Former Afghan president Ashraf Ghani says he fled because security were 'not capable' of protecting him
Former Afghan President Ashraf Ghani has offered to take a lie detector test to disprove allegations he took money out of the country as it fell to the Taliban.
Reports emerged in the summer that the ex-leader fled Kabul with millions of dollars, with Russian state media alleging that he had to leave some money behind because it would not all fit in his helicopter.
“I want to categorically state I did not take any money out of the country,” Mr Ghani told the BBC’s Today Programme.
“The helicopters in our first destination were available for everybody to search.
“I would be delighted to have any kind of investigation including taking a lie detector test or anything else that is important,” he said, adding that “my style of life is known to everyone” and he would have no need for the money.
In the same interview with General Sir Nick Carter, a guest editor of the programme, Mr Ghani said he fled Afghanistan because his security detail was “not capable” of defending him.

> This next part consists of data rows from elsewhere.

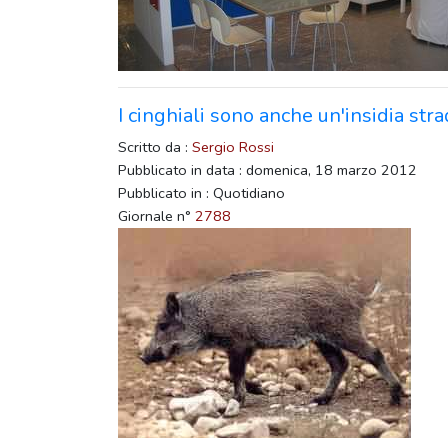
I cinghiali sono anche un'insidia str
Scritto da :
Sergio Rossi
Pubblicato in data : domenica, 18 marzo 2012
Pubblicato in : Quotidiano
Giornale n°
2788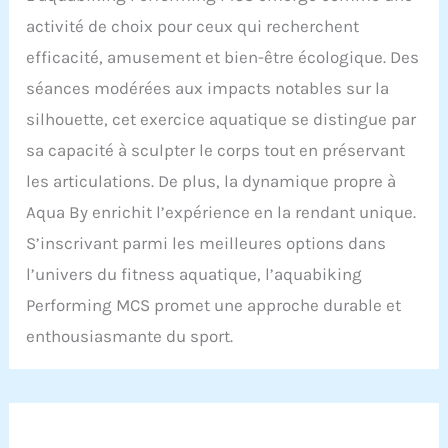
activité de choix pour ceux qui recherchent
efficacité, amusement et bien-être écologique. Des
séances modérées aux impacts notables sur la
silhouette, cet exercice aquatique se distingue par
sa capacité à sculpter le corps tout en préservant
les articulations. De plus, la dynamique propre à
Aqua By enrichit l’expérience en la rendant unique.
S’inscrivant parmi les meilleures options dans
l’univers du fitness aquatique, l’aquabiking
Performing MCS promet une approche durable et
enthousiasmante du sport.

“On the morning of that day, I had no inkling that by late afternoon I would be leaving,” he said. “[My] national security adviser and the Chief of the President Protective Service (PPS) came and said the PPS has collapsed.”
“If I take a stand, they will all be killed and they will not be capable of defending me.”

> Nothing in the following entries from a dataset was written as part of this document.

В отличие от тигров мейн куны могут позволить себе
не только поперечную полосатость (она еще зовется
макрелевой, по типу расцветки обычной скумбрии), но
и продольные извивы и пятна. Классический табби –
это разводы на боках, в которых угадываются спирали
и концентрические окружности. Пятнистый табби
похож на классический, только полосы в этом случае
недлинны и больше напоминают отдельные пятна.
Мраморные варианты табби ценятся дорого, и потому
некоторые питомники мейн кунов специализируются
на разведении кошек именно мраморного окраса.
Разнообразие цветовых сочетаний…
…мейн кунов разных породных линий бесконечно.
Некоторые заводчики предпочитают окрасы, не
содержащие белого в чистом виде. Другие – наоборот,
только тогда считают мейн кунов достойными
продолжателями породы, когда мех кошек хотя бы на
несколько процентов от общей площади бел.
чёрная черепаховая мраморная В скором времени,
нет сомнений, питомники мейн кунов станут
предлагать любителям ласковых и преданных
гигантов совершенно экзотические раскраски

Mr Ghani said that he had hoped to evacuate Kabul for Khost, an eastern city on the border with Pakistan, but he was advised the city had already fallen to the Taliban.
As Afghanistan fell back into the hands of the Taliban, Mr Ghani fled the country for the Uzbekistani capital of Tashkent, before claiming political asylum in the United Arab Emirates.
Despite being labelled as “gutless” by a former spokesperson, Mr Ghani stated at the time that he had left “in order to avoid further bloodshed.”
He doubled down on that sentiment in an interview released in September of this year, saying “leaving Kabul was the most difficult decision of my life, but I believed it was the only way to keep the guns silent and save Kabul and her 6 million citizens."